XIX Edición

Curso 2022 - 2023

Alejandro Quintana

El caserón 

Leandro Mazuelos, 15 años

Colegio Altair (Sevilla)

–¿Acaso tienes miedo? –le preguntó Juan, con voz desafiante.

–En absoluto; es una cuestión de respeto –mintió Pablo, que en realidad estaba atemorizado, aunque él nunca rechazaba un reto de su amigo.

–¿A sí? Pues entonces vete hasta la casa y toca la pared con la mano, a ver si eres tan valiente.

Pablo sintió que Juan subestimaba sus agallas. Movido por el orgullo, aceptó el desafío. Después dudó unos momentos, pero saltó la tapia que rodeaba el jardín y echó a correr en dirección al caserón. Mientras, su amigo le esperó apoyado en una farola, sin poder ocultar una sonrisa de admiración.

* * *

Cada mañana, Juan y Pablo acudían juntos al colegio del pueblo por la misma ruta. No era un trayecto muy largo: se encontraban en el portal de Juan, atravesaban un parque, atajaban por un descampado y enfilaban una calle. Algunos vecinos se asomaban a la ventana para darles los buenos días al verlos pasar, y ellos correspondían agitando las manos. Pero aquella jovialidad se les cortaba de golpe nada más divisaban la casa, ante la que aceleraban la marcha con la mirada puesta en la otra acera.

Bien sabido era que aquel caserón llevaba décadas abandonado, desde que sus dueños se marcharon del pueblo por circunstancias misteriosas. Desde entonces había permanecido deshabitada. 

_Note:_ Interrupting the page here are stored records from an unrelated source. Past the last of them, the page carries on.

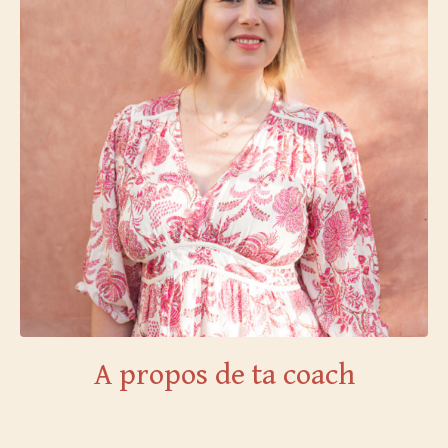
A propos de ta coach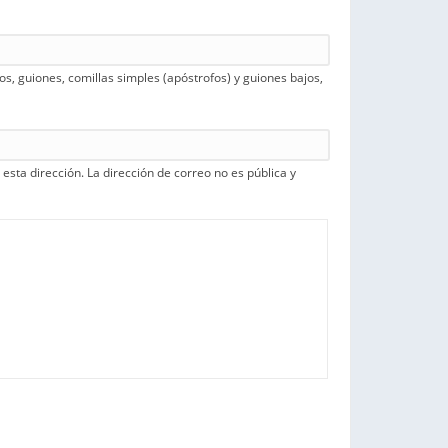
s, guiones, comillas simples (apóstrofos) y guiones bajos,
esta dirección. La dirección de correo no es pública y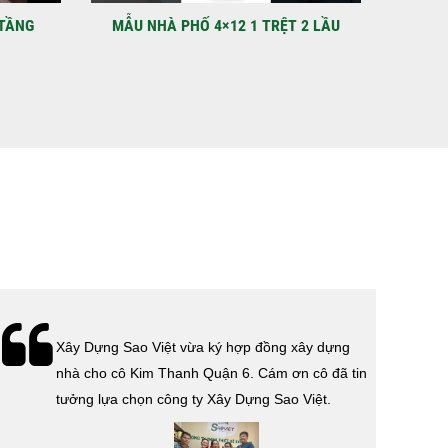
 điểm: Đường Lâm Hoành, phường An LạcGia chủ: Anh
Xây Dựng Sao Việt chính thức hoàn tất và...
 2 LẦU
MẪU THIẾT KẾ VILA QUẬN 12 NHÀ ANH
VIDEO N
HÙNG
Lễ bàn giao nhà cho gia đình anh Tính quận 3.
Cám ơn anh Tính đã tin tưởng, lựa chọn công ty
Xây Dựng Sao Việt.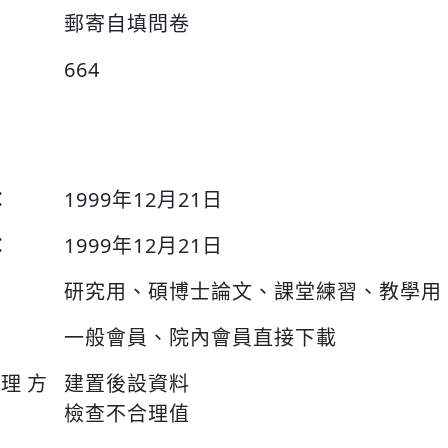
郵寄自填問卷
664
：
1999年12月21日
：
1999年12月21日
研究用、碩博士論文、課堂練習、教學用
一般會員、院內會員直接下載
整理方
建置後設資料
檢查不合理值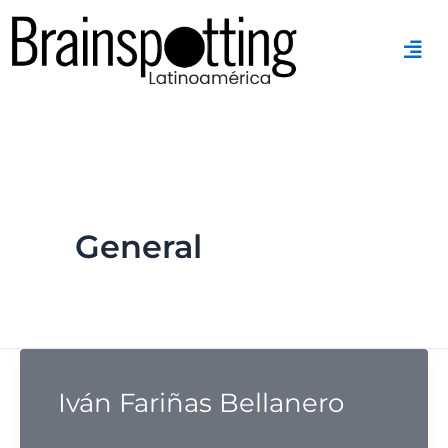
Ir
al
contenido
General
Iván Fariñas Bellanero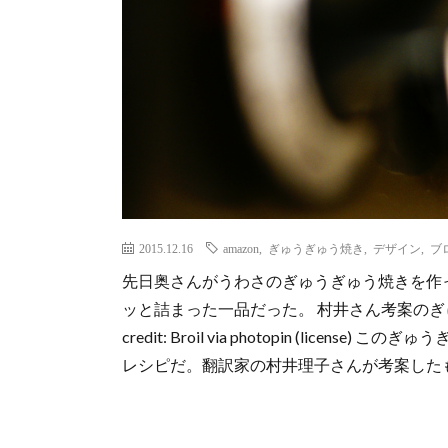
2015.12.16
amazon
,
ぎゅうぎゅう焼き
,
デザイン
,
ブ
先日奥さんがうわさのぎゅうぎゅう焼きを作
ッと詰まった一品だった。 村井さん考案のぎゅ
credit: Broil via photopin (lic
レシピだ。翻訳家の村井理子さんが考案したも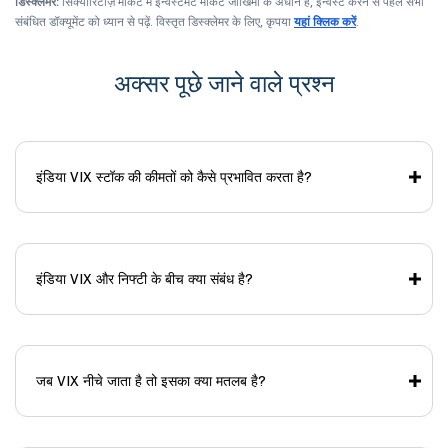
डिस्क्लेमर:
सिक्योरिटीज़ मार्केट में इन्वेस्टमेंट मार्केट जोखिमों के अधीन है, इन्वेस्ट करने से पहले सभी
संबंधित डॉक्यूमेंट को ध्यान से पढ़ें. विस्तृत डिस्क्लेमर के लिए, कृपया
यहां क्लिक करें
.
अक्सर पूछे जाने वाले प्रश्न
इंडिया VIX स्टॉक की कीमतों को कैसे प्रभावित करता है?
इंडिया VIX और निफ्टी के बीच क्या संबंध है?
जब VIX नीचे जाता है तो इसका क्या मतलब है?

Con el paso de los lustros, los niños de la localidad inventaron leyendas y difundieron rumores acerca de aquella vivienda de aspecto señorial, que con el transcurrir del tiempo la gente adoptó como ciertas. El caserón tenía paredes de madera que antaño estuvieron pintadas de blanco, y que por el abandono se habían tornado grises. La humedad invadía la fachada, casi oculta por la hiedra, que se colaba por cada recoveco. Muchas ventanas estaban rotas y mostraban la negrura del interior como horrendos bostezos. En el jardín crecían todo tipo de plantas, sin orden ni concierto, y los setos, antiguamente bien perfilados por una cuadrilla de jardineros, se encontraban unos secos y otros completamente desaliñados.

Movidos por la curiosidad, Juan había apostado dos bolsas de chuches con Pablo a que este no sería capaz de tocar una de las paredes de la construcción.

* * *

Tras brincar por encima del muro, Pablo corrió rápidamente hacia la casa. Atravesó el jardín, moviéndose ágilmente entre las altas hierbas, hasta que se plantó frente a la mansión, que se alzaba imponente frente a él. Extendió uno de sus brazos y le dio un golpe seco a la fachada, haciendo que los viejos tablones de madera se estremeciesen con un crujido. Inmediatamente, emprendió la carrera de vuelta sin volver la vista atrás, y de un salto sobrepasó la tapia. 

Los dos niños rompían en carcajadas mientras correteaban de camino a la escuela. Tras de ellos, en una de las ventanas del caserón, unos ojos brillantes observaban el panorama. Resonó una carcajada y… ¡zas! se produjo un veloz movimiento de cortinas. 

La vivienda se quedó envuelta en el silencio, como de costumbre.